**WHAT THE TASK REQUIRES:** Comb the records below for the string "lines" and copy each line where it turns up.

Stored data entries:
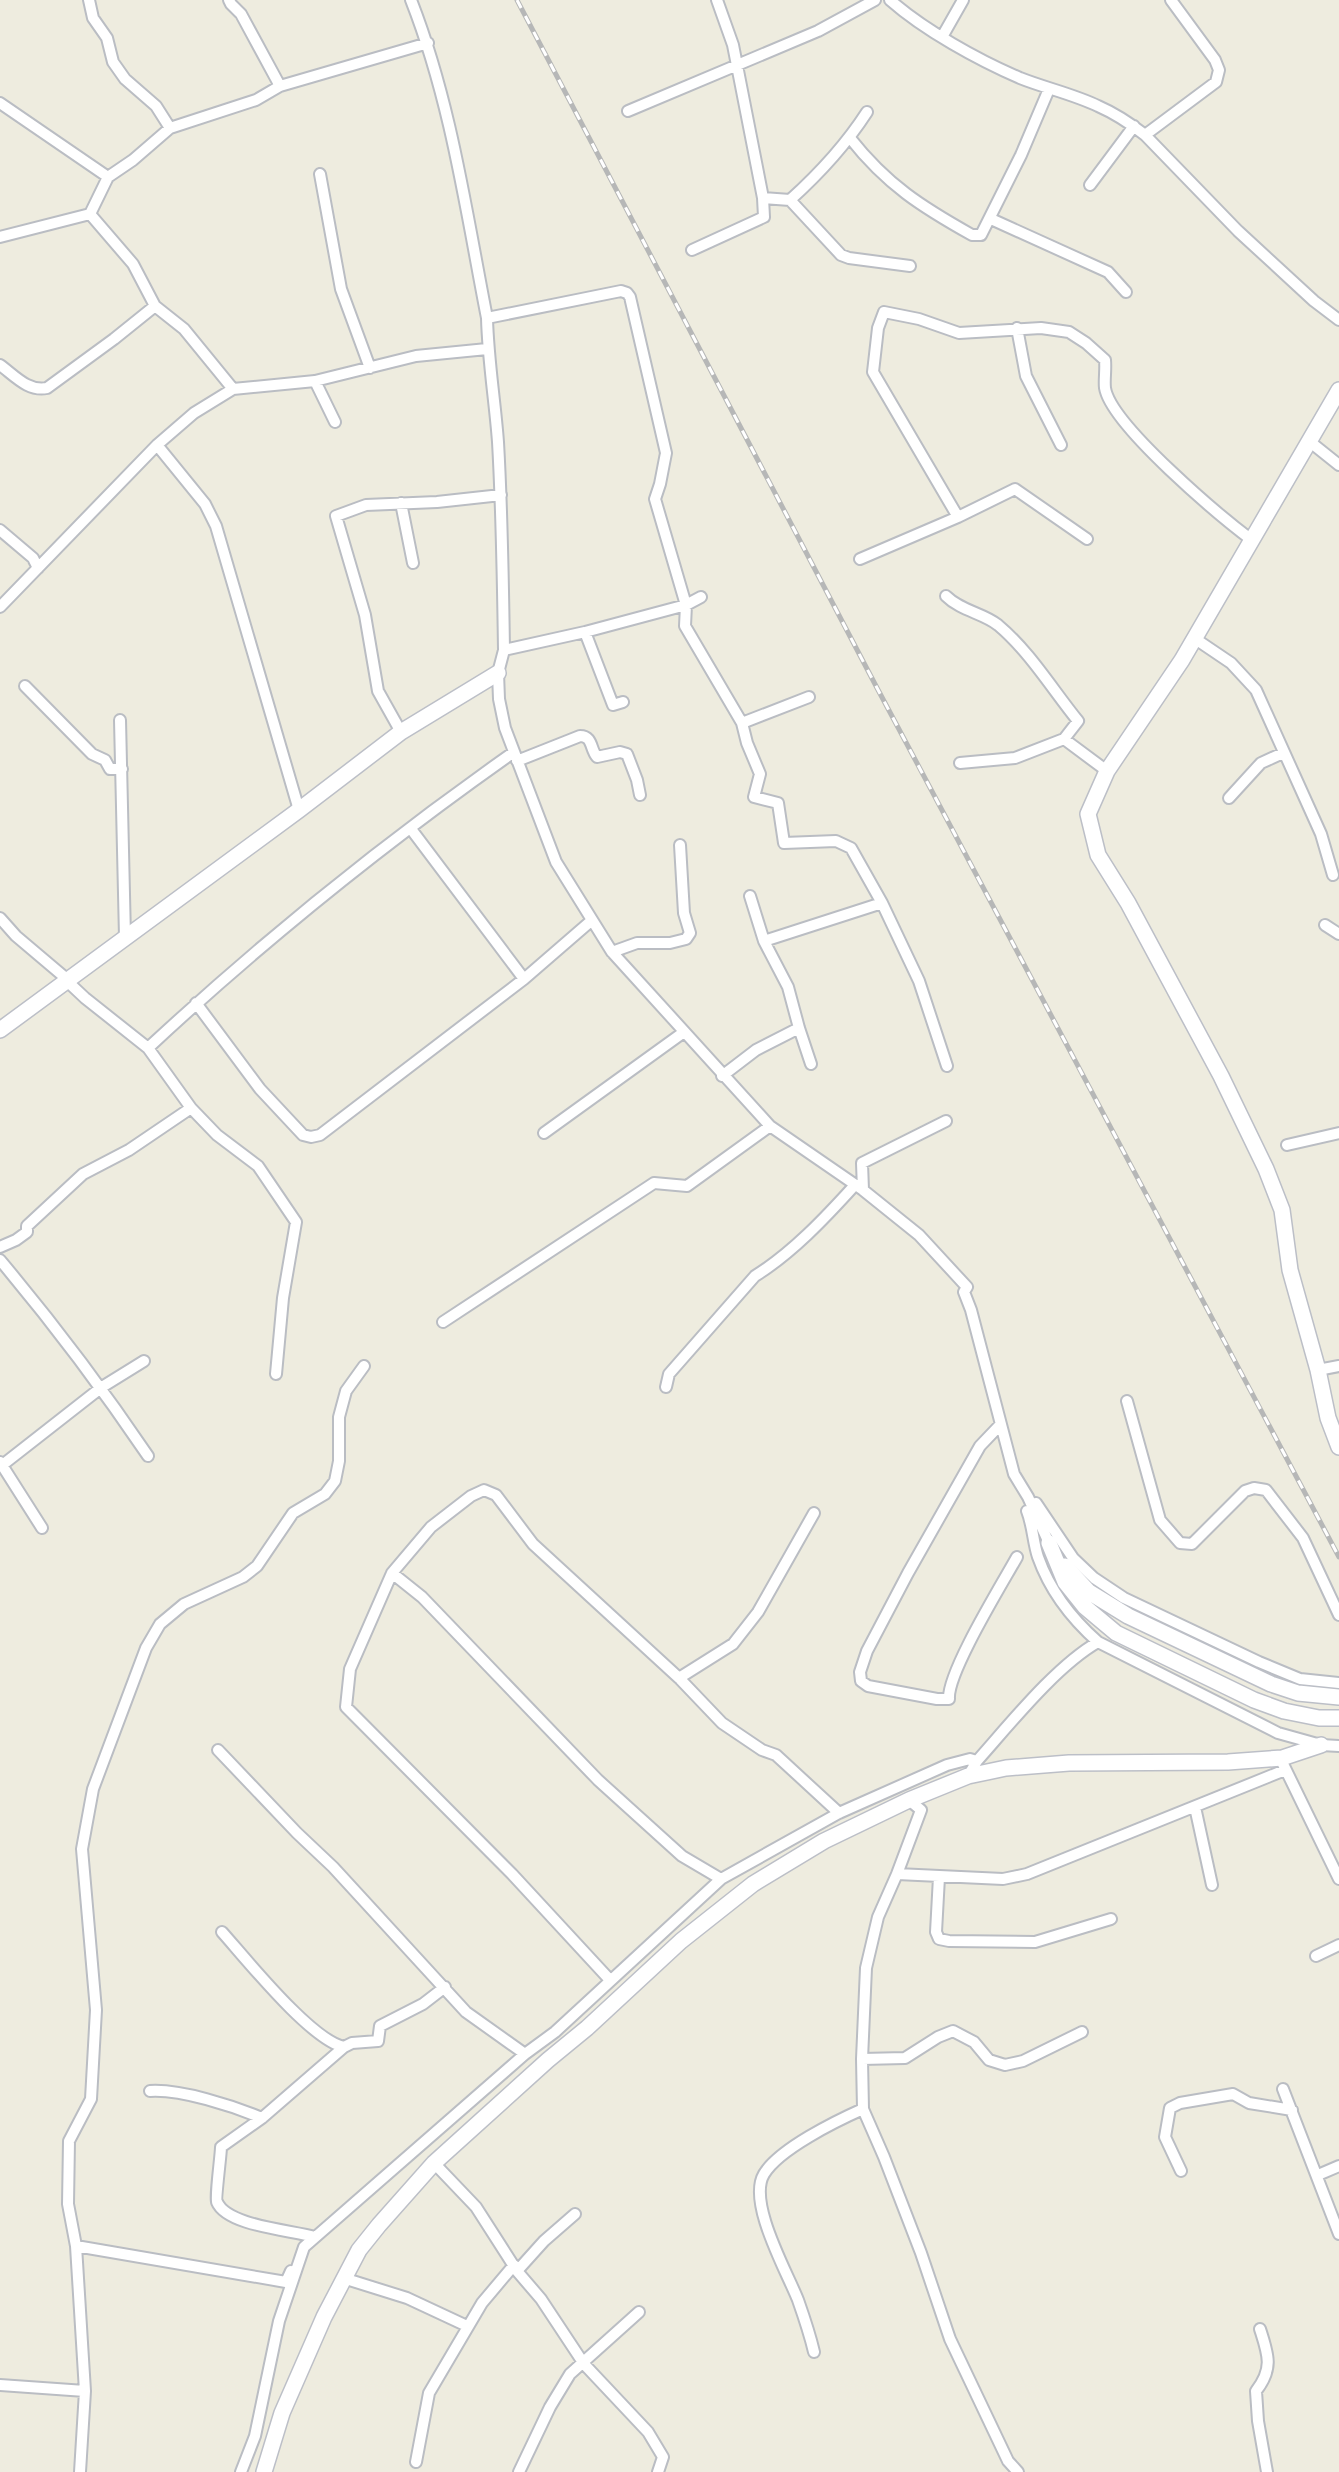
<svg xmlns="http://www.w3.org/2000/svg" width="1339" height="2472" viewBox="0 0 1339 2472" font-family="Manrope,sans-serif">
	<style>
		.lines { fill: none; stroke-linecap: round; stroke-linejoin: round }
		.street-casing { stroke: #babdc3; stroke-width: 14 }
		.secondary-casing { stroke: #bcbfc7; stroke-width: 18 }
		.street { stroke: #fff; stroke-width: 10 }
		.secondary { stroke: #fff; stroke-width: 15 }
		.rail-casing { stroke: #b6b7b7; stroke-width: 5 }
		.rail { stroke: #fff; stroke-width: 3; stroke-dasharray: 9; stroke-linecap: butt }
	</style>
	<rect width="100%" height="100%" fill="#eeecdf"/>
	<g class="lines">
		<defs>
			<path id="street" d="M 89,0 L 93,18 L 107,38 L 113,62 L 125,79 L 156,106 L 170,128
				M 229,0 L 231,4 L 241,14 L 280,86
				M 411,0 C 451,102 466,211 487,318 C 488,360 495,401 498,442 C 502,511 503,580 504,650 L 498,673 L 499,699 L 505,728 L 556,862 L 612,952 L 770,1126 L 863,1190 L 919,1235 L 967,1287 L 964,1292 L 971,1310 L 1014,1474 L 1028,1497 L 1049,1543
				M 717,0 L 733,45 L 763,198
				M 890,0 C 924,30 978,60 1020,78 C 1045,88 1073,94 1098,106 C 1114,113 1131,124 1145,135 L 1238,231 L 1314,301 L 1339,320
				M 942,37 L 963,0
				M 0,103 L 108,177
				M 628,111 L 818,31 L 875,0
				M 1145,135 L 1216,82 L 1219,70 L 1215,60 L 1171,0
				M 850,138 C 887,185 922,207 972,235 L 981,235 L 1021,155 L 1049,89
				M 320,174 L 341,289 L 370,368
				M 1090,185 L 1134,126
				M 790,200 L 841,255 L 849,258 L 910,266
				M 90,214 L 133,264 L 155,306 L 184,329 L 233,389
				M 991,219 L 1108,272 L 1126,292
				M 0,237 L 90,214 L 108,177 L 133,160 L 170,128 L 256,100 L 280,86 L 428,43
				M 692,250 L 764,217 L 763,198 L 790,200 C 820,173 845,146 867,112
				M 487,318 L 621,291 L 627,293 L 630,297 L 666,453 L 660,484 L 655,499 L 686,605 L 585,632 L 504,650
				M 1017,328 L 1026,376 L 1061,445
				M 0,365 C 14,375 28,392 47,388 L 114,339 L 155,306
				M 315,381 L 335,422
				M 1309,441 L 1339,465
				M 157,445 L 205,504 L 216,526 L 299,810
				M 401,503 L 413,563
				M 958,517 L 873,372 L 878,328 L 884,312 L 919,319 L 959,333 L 1041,328 L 1069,332 L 1086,343 L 1105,360 C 1106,370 1104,380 1105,388 C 1111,425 1221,517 1253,541
				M 0,530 L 33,558 L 38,568
				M 860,559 L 958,517 L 1015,489 L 1087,539
				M 946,596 C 961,611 983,613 998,625 C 1030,652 1052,689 1078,721 L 1064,739
				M 701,597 L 686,605 L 685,626 L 742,723 L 747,743 L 760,774 L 754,797 L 778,803 L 784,843 L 836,841 L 851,848 L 882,903 L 919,981 L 947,1066
				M 0,607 L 157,445 L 194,413 L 233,389 L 315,381 L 416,356 L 487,349
				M 585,632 L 613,705 L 623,702
				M 1194,638 L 1231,663 L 1256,690 L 1321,834 L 1333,875
				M 25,686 L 92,754 L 105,760 L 110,769 L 122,769
				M 120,720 L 125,937
				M 742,723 L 809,697
				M 401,732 L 378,691 L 365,615 L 336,516 L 366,505 L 437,502 L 501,495
				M 517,761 L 580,736 C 593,736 590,749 597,757 L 620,752 L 627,754 L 637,780 L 640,795
				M 960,763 L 1015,758 L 1064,739 L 1107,771
				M 1229,798 L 1261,763 L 1283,753
				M 411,829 L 524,979
				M 750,896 L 764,941 L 788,987 L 799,1028 L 811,1064
				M 0,918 L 16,936 L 68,980
				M 1325,925 L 1339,934
				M 764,941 L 882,903
				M 612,952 L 637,943 L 670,943 L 686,939 L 690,933 L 684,913 L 680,845
				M 68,982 L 85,998 L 148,1048 L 191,1108 L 217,1135 L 258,1166 L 296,1222 L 283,1298 L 276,1374
				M 196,1003 L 260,1089 L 303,1135 L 311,1137 L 320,1135 L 524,979 L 591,921
				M 148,1048 C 262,942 386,842 514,752
				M 722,1076 L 756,1050 L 799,1028
				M 544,1133 L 684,1032
				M 1287,1145 L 1339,1133
				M 863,1190 L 862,1163 L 946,1121
				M 0,1247 L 16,1240 L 27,1232 L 27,1226 L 83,1174 L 129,1150 L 191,1108
				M 0,1260 C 53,1323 102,1388 148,1456
				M 443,1322 L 654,1183 L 687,1186 L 770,1126
				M 1318,1370 L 1339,1366
				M 666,1387 L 669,1374 L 755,1276 C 792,1253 825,1218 854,1186
				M 1127,1401 L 1160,1520 L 1180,1543 L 1192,1544 L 1245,1491 L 1254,1488 L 1266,1490 L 1303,1538 L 1339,1615
				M 1001,1424 L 980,1446 L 908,1573 L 867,1651 L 860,1672 L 861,1681 L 868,1686 L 937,1699 L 949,1699 C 947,1673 1002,1584 1017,1557
				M 0,1462 L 42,1528
				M 1,1466 L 102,1387 L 144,1361
				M 1036,1503 L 1073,1558 L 1094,1578 L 1124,1598 L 1259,1662 L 1300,1679 L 1339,1683
				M 1027,1511 C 1033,1526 1033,1542 1038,1557 C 1050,1591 1072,1619 1098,1642 L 1278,1733 L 1321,1745 L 1339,1746
				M 392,1573 L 422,1597 L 598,1780 L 682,1856 L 721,1879
				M 679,1678 L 733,1644 L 758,1612 L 814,1513
				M 218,1750 L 297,1833 L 333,1867 L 466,2012 L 525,2054
				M 977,1761 C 1010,1724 1056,1666 1098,1642
				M 1283,1764 L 1339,1879
				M 909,1800 L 921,1810 L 897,1874 L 878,1917 L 866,1968 L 862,2059 L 863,2109 L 884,2157 L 921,2253 L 950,2339 L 1008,2461 L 1018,2472
				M 1195,1807 L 1212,1885
				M 897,1874 L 1003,1879 L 1027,1874 L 1285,1770
				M 939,1877 L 936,1932 L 939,1939 L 949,1941 L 1035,1942 L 1111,1919
				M 222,1932 C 247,1960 311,2040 344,2047
				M 1316,1956 L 1339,1945
				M 610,1980 L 512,1874 L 346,1707 L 350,1669 L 392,1573 L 431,1527 L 471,1496 L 484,1490 L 496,1495 L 533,1544 L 679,1678 L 722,1723 L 762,1750 L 776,1755 L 839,1813
				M 862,2059 L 905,2058 L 938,2037 L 953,2031 L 974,2042 L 989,2060 L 1005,2065 L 1023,2061 L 1082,2032
				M 1283,2089 L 1339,2234
				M 150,2091 C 181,2089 233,2106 262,2118
				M 434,2163 L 476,2207 L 517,2271 L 541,2299 L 584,2364 L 648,2432 L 663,2457 L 658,2472
				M 1181,2171 L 1165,2137 L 1170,2108 L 1180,2103 L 1233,2094 L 1249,2103 L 1292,2110
				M 1318,2175 L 1339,2166
				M 315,2237 C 291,2230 227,2226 217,2202 C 215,2198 221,2155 221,2147 L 262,2118 L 344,2047 L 352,2043 L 378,2041 L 380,2026 L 423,2004 L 445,1987
				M 76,2246 L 286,2282 L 291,2271
				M 517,2271 L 544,2241 L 575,2214
				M 343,2278 L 407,2298 L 467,2326
				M 1260,2329 C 1268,2354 1274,2368 1256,2391 L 1258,2421 L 1267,2472
				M 814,2352 C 810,2335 804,2317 798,2300 C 787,2272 747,2202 764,2174 C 779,2149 836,2121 863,2109
				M 0,2385 L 85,2391
				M 416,2462 L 429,2393 L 482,2303 L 514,2265
				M 80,2472 L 85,2391 L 76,2246 L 68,2204 L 69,2141 L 91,2099 L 96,2010 L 82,1849 L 93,1789 L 146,1648 L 160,1624 L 184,1604 L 243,1577 L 257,1566 L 293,1513 L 325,1494 L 335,1481 L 339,1461 L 339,1417 L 346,1391 L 364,1366
				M 241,2472 L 255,2436 L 279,2321 L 304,2247 L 525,2054 L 555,2032 L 721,1879 L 839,1813 L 947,1765 L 970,1759 L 977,1761 L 968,1776
				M 519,2472 L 550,2407 L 570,2374 L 639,2312"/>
			<path id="secondary" d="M 1339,390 L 1182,660 L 1107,771 L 1088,814 L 1098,855 L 1128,903 L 1221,1076 L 1266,1169 L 1282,1210 L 1290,1270 L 1318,1370 L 1328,1418 L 1339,1447
				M 0,1030 L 299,810 L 401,732 L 498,673
				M 1049,1543 L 1065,1582 L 1085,1607 L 1116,1633 L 1254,1700 L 1284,1711 L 1319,1718 L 1339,1718
				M 1065,1566 L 1089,1592 L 1128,1616 L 1271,1684 L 1298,1693 L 1339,1697
				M 264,2472 L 282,2413 L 324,2317 L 359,2250 L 379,2225 L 434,2163 L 548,2060 L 587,2028 L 681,1941 L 753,1884 L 824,1841 L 909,1800 L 968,1776 L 1006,1768 L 1069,1763 L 1228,1762 L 1282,1758 L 1321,1745"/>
		</defs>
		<use href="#street" class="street-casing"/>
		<use href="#secondary" class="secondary-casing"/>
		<use href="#street" class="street"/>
		<use href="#secondary" class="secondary"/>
		<defs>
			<path id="rail" d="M 517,0 L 876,686 L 1339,1557"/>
		</defs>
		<use href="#rail" class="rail-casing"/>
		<use href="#rail" class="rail"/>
	</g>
</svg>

**ANSWER AREA:**
		.lines { fill: none; stroke-linecap: round; stroke-linejoin: round }
	<g class="lines">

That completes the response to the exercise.